A group of scientists in the United States and Korea report on the synthesis of crumpled graphene balls [Luo et al., ACS Nano., DOI: 10.1021/nn203115u]
The crumpled particles are amazingly resistant to aggregation in both solution and solid state, and remain largely intact and re-dispersible after chemical treatment, wet processing, annealing and even pelletizing at high pressure. These new findings should greatly benefit applications using bulk quantities of graphene, such as in energy storage or conversion devices.
Imagine crumpling up a paper ball in your hand, these particles look exactly the same (but at sub-micron length scale), and actually share similar properties with the paper ball! One of the wonderful properties of crumpled paper balls is their strain-hardening effect think about how you crush the ball in your hand; the harder you compress them, the stiffer they become, due to the formation of folded ridges that increase the strength.
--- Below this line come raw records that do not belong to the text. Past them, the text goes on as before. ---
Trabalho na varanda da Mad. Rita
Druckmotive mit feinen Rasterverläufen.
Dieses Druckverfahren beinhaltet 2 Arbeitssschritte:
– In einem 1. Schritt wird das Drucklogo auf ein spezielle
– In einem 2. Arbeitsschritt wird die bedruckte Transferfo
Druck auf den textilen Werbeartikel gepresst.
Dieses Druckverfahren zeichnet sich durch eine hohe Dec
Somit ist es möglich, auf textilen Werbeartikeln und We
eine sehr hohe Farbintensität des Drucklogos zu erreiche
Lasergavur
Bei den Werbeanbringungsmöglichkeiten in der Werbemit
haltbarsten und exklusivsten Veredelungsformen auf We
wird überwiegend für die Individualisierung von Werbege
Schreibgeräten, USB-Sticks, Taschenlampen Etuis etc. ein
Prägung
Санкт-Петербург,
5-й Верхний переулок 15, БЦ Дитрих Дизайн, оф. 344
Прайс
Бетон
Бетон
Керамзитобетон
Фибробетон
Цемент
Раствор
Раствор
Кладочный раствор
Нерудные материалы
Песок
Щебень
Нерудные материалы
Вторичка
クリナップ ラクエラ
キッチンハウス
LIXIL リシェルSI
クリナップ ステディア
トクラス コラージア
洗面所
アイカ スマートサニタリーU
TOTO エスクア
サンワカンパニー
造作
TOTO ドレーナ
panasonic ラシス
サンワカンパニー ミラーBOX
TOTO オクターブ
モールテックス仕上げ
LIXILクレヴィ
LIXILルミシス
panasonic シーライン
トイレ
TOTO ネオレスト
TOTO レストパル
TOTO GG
The researchers found similar effects in the crumpled graphene balls.
One of the authors told Materials Today, “This finding translates to amazing aggregation and compression-resistant properties of the crumpled graphene particles. A major problem in the large scale application of graphene is the ease of aggregation of the sheet-like particles, which readily kills their properties like high surface area, and makes them unprocessable. With our crumpled particles, the graphene powders do not aggregate no matter how you process them”. He goes on to say, “This also makes them recyclable! And all this is achieved without degrading the electrical properties of the bulk material. Further, in terms of applications, the crumpled particles should help to standardize the graphene materials by delivering stable surface areas”.
From a basic science point of view, the researchers used mechanical deformation to induce 2D to 3D dimensional transitions, thus obtaining a structure that always has unfavorable/frustrated Van der Waals attraction either in solution or in dried (or even compressed) state, this is why the balls do not aggregate.
These particles represent a new type of material with very unique structures, not just at the surface but also inside. No material like this has previously been reported. Further work is continuing to elucidate structural and physical properties even further.